Then there is the hypocrisy of how the Olympics views politics. There is the infamous Rule 50, now opposed by the US Olympic and Paralympic Committee, which punishes athletes for expressing their politics on the medal stand. They sanctioned hammer thrower Gwen Berry and fencer Race Imboden for raising a fist and taking a knee at the Pan Am Games. Yet the kinds of politics that proved fertile ground for Klete Keller are not only permitted—they are foundational. People around the world are dying so the Olympics can make a killing. Meanwhile, here in the United States, people are suffering so that aggrieved white Trumpistas like Keller can pillage almost at will.

To be sure, it sounds like Keller has experienced some significant struggles in recent years: homelessness, divorce, a lack of access to his kids. Like many US Olympians, returning to civilian life after experiencing the heights of sporting prowess can be a challenge. Hopefully he can not only get the help he needs but also come to realize that Trump’s bankrupt worldview does not arrive with the keys to redemption.

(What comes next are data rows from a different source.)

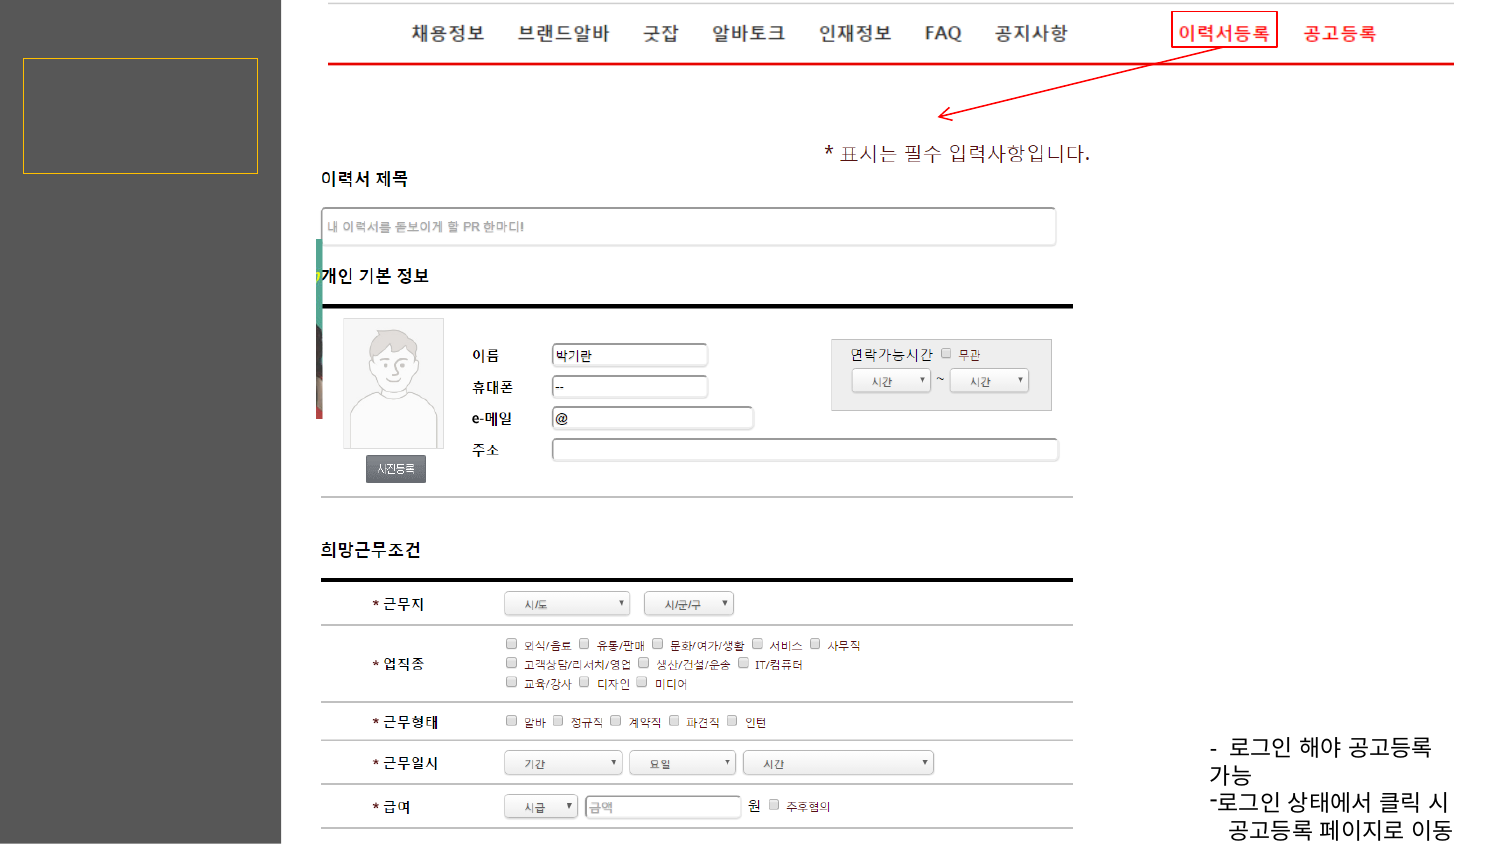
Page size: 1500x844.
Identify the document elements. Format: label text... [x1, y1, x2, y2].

picture [316, 133, 1091, 844]
text_box [0, 0, 283, 844]
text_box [1045, 0, 1117, 226]
text_box 메인페이지 [23, 140, 258, 191]
text_box 5-2 스토리보드 [23, 58, 258, 140]
text_box - 로그인 해야 공고등록 가능 로그인 상태에서 클릭 시 공고등록 페이지로 이동 [1195, 726, 1489, 844]
picture [1117, 0, 1454, 73]
picture [327, 0, 1045, 73]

Many of those who invaded the Capitol building are facing federal charges, ranging from unlawful entry and theft to assault and weapons violations. Federal prosecutors are reportedly considering seditious conspiracy charges as well. Whether Keller will be charged is an open question at this point, but one thing is for sure: Like Trump, the Olympics are a many-headed Hydra of problems. Neither Trump nor the Olympics abide by ethical metrics that point toward justice. Both are sugar highs, and here comes the crash.